In Africa, we don't refer to rain as simply "rain". For some reason, we call it "the rains". I don't know why this is, but maybe it is because the rains have such power over people. If there is no rain, crops fail, animals die and people starve. But, if the rains are too hard, the earth is too dry to take the onslaught of water and erosion occurs, crops are squashed under the weight of the water, and the suffering continues.
Right now, in Zimbabwe, this is exactly what happened. After such a long time of drought and dry, dry, DRY weather, the skies opened up and the RAINS came down. They came and they came and they came. While the maize flats were flattened, the rivers and dams are being filled. Where the earth hasn't been eroded, bits of green is shooting up, giving livestock something to chew on. These are some happy little goats, rabbits, guinea fowl and chickens, let me tell you! Finally, green to eat! They will produce more milk now than at any other time of the year, and for that, we are grateful. And, they will drop manure to be used in the gardens, which is a blessing. All in all, the rains are bringing life back to many.

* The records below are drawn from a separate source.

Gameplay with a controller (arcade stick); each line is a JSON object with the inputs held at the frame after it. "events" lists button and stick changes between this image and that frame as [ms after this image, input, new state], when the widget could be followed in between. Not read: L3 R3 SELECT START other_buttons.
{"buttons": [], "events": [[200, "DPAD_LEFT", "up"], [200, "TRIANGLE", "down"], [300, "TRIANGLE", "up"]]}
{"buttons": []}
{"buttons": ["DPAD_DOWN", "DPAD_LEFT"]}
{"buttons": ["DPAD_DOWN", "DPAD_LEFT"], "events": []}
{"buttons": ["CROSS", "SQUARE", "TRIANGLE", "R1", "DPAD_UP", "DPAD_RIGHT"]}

It's wild, this cycle in life. Everything in moderation, seems to be the cry. Yes, we need the rains, but we need them to come in bits and pieces, not in a huge downpour, day in and day out. We don't know if we should cry or dance. We have rains, which gives us water, which we desperately need. But, we also have devastation, erosion and homeless as their houses were washed away. We take the rains, as we take much of what comes our way - with gratitude mingled with hurt for those who hurt.